DATASET EXTRACT Block Start

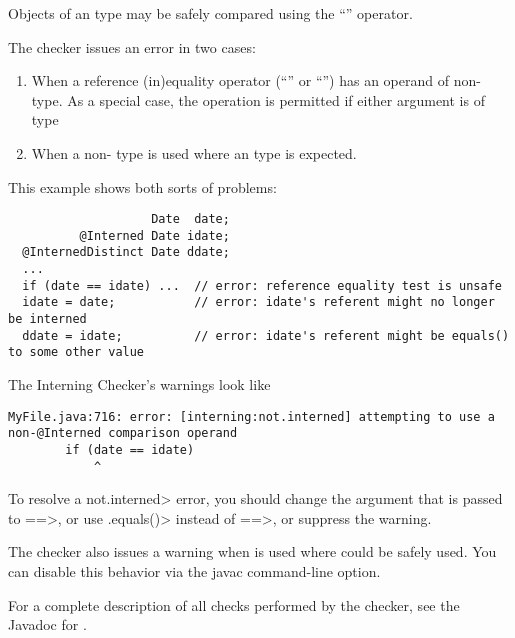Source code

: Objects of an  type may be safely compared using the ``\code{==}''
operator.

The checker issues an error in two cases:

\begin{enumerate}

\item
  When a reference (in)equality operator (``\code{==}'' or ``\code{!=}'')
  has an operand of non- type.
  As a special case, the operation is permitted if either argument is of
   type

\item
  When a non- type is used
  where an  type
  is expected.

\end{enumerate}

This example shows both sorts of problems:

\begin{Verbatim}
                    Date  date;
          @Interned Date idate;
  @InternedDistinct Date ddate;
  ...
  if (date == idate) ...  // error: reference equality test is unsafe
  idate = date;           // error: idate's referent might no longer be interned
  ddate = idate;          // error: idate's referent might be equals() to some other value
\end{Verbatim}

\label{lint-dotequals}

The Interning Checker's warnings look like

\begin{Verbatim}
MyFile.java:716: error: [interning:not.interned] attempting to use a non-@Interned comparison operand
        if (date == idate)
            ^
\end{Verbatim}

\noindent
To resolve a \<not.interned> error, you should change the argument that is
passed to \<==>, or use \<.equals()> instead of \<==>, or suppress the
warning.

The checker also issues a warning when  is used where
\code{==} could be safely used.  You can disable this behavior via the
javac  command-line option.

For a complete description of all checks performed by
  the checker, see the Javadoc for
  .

DATASET EXTRACT Block End
DATASET EXTRACT Block Start

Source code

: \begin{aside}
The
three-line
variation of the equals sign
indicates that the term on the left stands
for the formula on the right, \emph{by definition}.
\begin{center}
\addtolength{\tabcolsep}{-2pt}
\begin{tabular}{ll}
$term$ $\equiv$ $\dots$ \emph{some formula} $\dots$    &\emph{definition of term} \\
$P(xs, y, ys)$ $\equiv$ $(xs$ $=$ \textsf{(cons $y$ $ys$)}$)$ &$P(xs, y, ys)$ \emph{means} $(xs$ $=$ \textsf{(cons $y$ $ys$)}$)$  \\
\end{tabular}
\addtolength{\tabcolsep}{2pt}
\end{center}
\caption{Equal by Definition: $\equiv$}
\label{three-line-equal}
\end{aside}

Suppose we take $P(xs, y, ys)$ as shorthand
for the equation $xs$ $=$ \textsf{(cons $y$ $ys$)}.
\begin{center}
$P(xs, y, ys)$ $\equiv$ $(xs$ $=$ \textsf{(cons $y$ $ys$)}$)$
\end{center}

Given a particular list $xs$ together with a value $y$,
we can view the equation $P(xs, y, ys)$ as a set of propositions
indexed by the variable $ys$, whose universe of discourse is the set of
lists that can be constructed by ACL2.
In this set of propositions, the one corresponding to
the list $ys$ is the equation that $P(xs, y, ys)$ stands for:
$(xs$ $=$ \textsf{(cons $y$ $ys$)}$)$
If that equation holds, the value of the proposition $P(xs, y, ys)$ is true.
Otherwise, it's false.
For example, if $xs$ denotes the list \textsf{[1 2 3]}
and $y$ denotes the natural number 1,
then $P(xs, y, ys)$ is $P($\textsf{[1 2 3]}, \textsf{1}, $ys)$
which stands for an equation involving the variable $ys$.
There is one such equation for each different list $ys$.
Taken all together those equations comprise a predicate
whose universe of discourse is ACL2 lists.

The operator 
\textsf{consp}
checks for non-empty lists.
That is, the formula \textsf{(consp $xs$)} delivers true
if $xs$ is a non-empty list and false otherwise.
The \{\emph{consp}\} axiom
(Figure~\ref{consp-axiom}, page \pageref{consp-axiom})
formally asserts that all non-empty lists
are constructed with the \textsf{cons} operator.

DATASET EXTRACT Block End
DATASET EXTRACT Block Start

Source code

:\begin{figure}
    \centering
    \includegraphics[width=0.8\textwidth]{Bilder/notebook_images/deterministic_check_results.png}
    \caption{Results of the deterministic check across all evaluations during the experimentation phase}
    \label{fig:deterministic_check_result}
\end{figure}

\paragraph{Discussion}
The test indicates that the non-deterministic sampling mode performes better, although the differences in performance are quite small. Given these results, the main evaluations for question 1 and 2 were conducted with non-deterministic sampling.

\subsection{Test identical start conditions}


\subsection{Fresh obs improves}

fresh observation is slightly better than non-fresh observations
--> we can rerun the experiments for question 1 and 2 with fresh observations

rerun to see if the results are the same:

DATASET EXTRACT Block End

* **ASSIGNMENT**
The lines to return are those with the string "discourse" in them; copy each from the entries above.

* **ANSWER TO THIS TASK**
indexed by the variable $ys$, whose universe of discourse is the set of
whose universe of discourse is ACL2 lists.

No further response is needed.